第31話再び、B組で

新しい教室の扉を開けた瞬間、空気が少しだけ変わった気がした。


(また、B組……)


あの日、掲示板の前で見つけた自分の名前と、湊の名前。

同じクラスになれたことに、ほっとしたような、少し照れくさいような気持ちになった。


「詩!」


後ろから真央が駆けてくる。


「同じクラスだったね! 今年もよろしく~!」


「うん、よろしく……。ほら、あの席空いてるよ」


窓際から2番目。
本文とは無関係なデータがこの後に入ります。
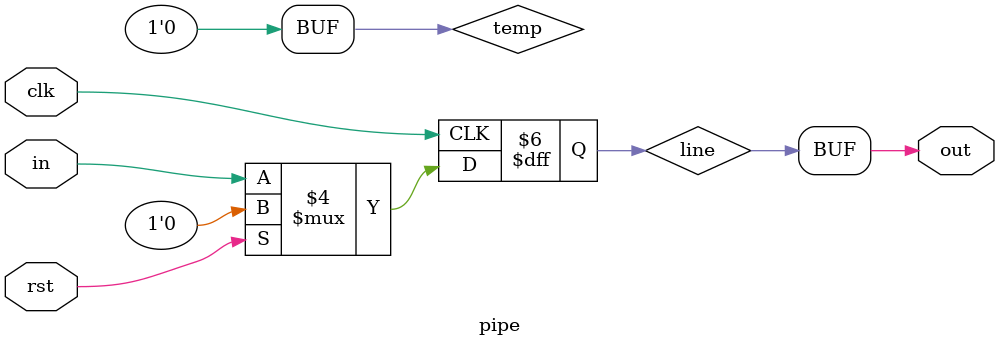
<source format=sv>
`default_nettype none
module pipe #(
    LENGTH = 1
) (
    input  wire  clk,
    input  wire  rst,
    input  wire  in,
    output logic out
);

  logic [LENGTH-1:0] line;

  logic temp;
  assign out  = line[LENGTH-1];
  assign temp = line << 1;

  always_ff @(posedge clk) begin
    if (rst) begin
      line <= 0;
    end else begin
      line <= {temp[LENGTH-1:1], in};
    end
  end
endmodule
`default_nettype wire

</source>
私が去年座っていた席の近くだ。


だけど、そこに湊はいなかった。



湊の席は、黒板のすぐ近く、前から2列目の真ん中あたり。

私は教室の後ろ側、隅の席になった。


「となりじゃないんだね」


真央がぽつりと言った。


「うん。……まあ、同じクラスなだけでも十分だけどね」


本当は、ちょっとだけ寂しかった。


目を上げると、湊がこっちを見て、小さく手を振った。

私は、笑ってうなずいた。


離れた場所からでも、ちゃんと気づいてくれる。

それだけで、少しだけ安心できた。



新学期のガイダンスが終わって、帰り道。


「なんかさ、ちょっと大人っぽくなったよね、湊くん」


真央が不意に言った。


「え?」


「なんか前より落ち着いてるっていうか、背伸びしたっていうか。男の子ってさ、高2になると急に変わるよねー」


私は返事をしなかった。


(変わったのは、きっと私のほうなのに)


心の奥で、まだ言えない気持ちがうずいていた。



夜。部屋で机に向かいながら、私はスマホを手に取った。


(何か、送ってみようかな)


だけど、何も送らずに画面を閉じた。

湊も、きっと今は新しい環境に慣れることで頭がいっぱいだろう。


“となりの席”じゃなくなっても、私たちは――

少しずつ、歩いていける。そんな気がしていた。